• REQUIRED ACTION: Keep the images out while you set down the data exactly.

• COLLECTED DATA:
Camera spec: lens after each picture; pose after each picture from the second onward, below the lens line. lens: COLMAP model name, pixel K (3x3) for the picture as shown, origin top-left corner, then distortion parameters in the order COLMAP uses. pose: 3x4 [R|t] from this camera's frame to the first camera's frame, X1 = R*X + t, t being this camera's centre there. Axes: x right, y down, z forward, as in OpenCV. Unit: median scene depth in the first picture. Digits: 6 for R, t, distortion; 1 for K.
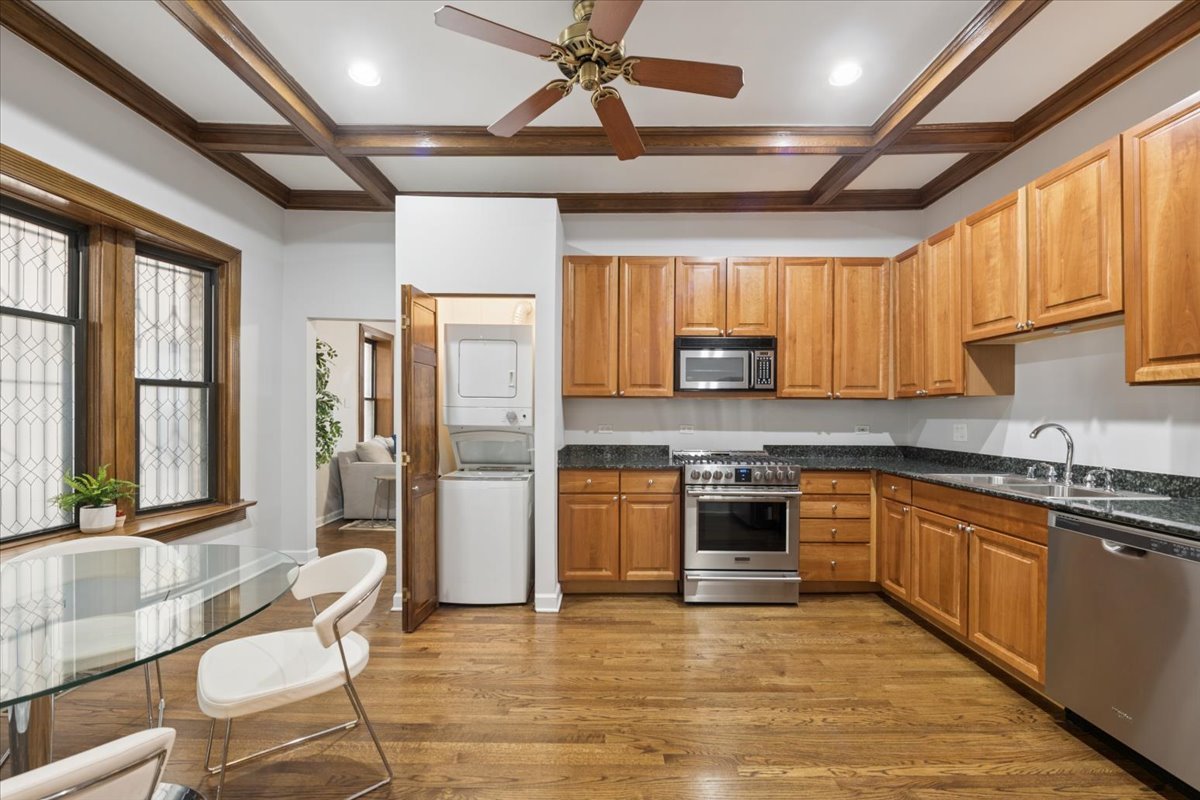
lens RADIAL K [[495.1, 0, 609.4], [0, 495.1, 413.9], [0, 0, 1]] dist [0.000269, -0.001899]
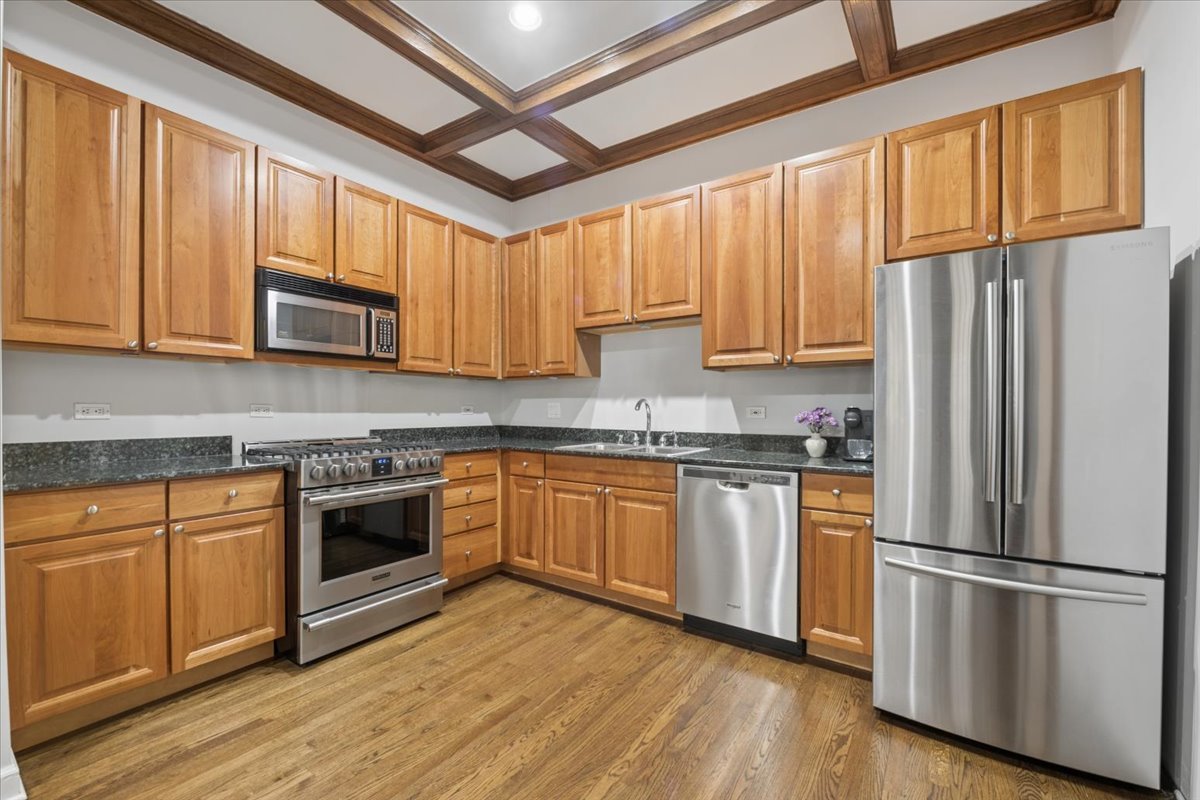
lens RADIAL K [[495.1, 0, 602.6], [0, 495.1, 412.2], [0, 0, 1]] dist [0.000269, -0.001899]
pose [[0.570046, -0.009872, 0.821553, -0.164607], [0.000059, 0.999928, 0.011975, 0.030532], [-0.821613, -0.006778, 0.570006, 0.287254]]
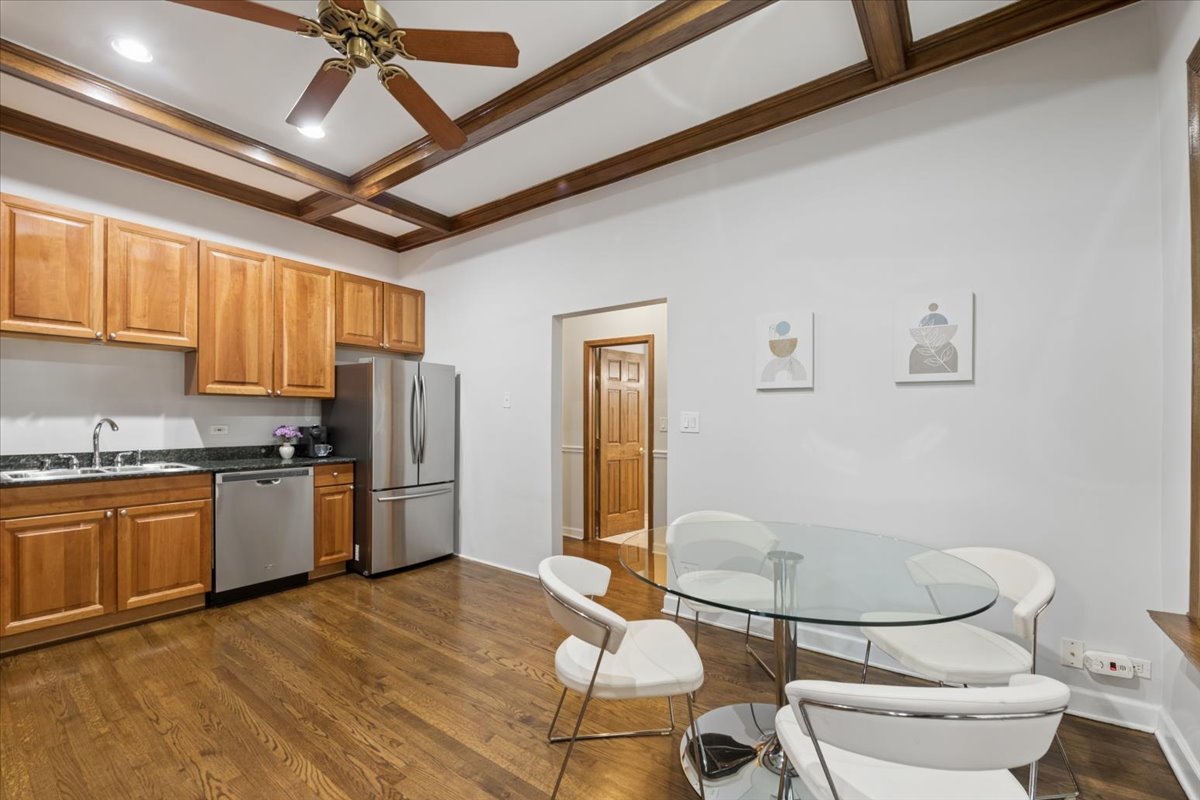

• OUTPUT BELOW:
Camera spec: lens after each picture; pose after each picture from the second onward, below the lens line. lens: COLMAP model name, pixel K (3x3) for the picture as shown, origin top-left corner, then distortion parameters in the order COLMAP uses. pose: 3x4 [R|t] from this camera's frame to the first camera's frame, X1 = R*X + t, t being this camera's centre there. Axes: x right, y down, z forward, as in OpenCV. Unit: median scene depth in the first picture. Digits: 6 for R, t, distortion; 1 for K.
lens RADIAL K [[495.1, 0, 609.4], [0, 495.1, 413.9], [0, 0, 1]] dist [0.000269, -0.001899]
lens RADIAL K [[495.1, 0, 602.6], [0, 495.1, 412.2], [0, 0, 1]] dist [0.000269, -0.001899]
pose [[0.570046, -0.009872, 0.821553, -0.164607], [0.000059, 0.999928, 0.011975, 0.030532], [-0.821613, -0.006778, 0.570006, 0.287254]]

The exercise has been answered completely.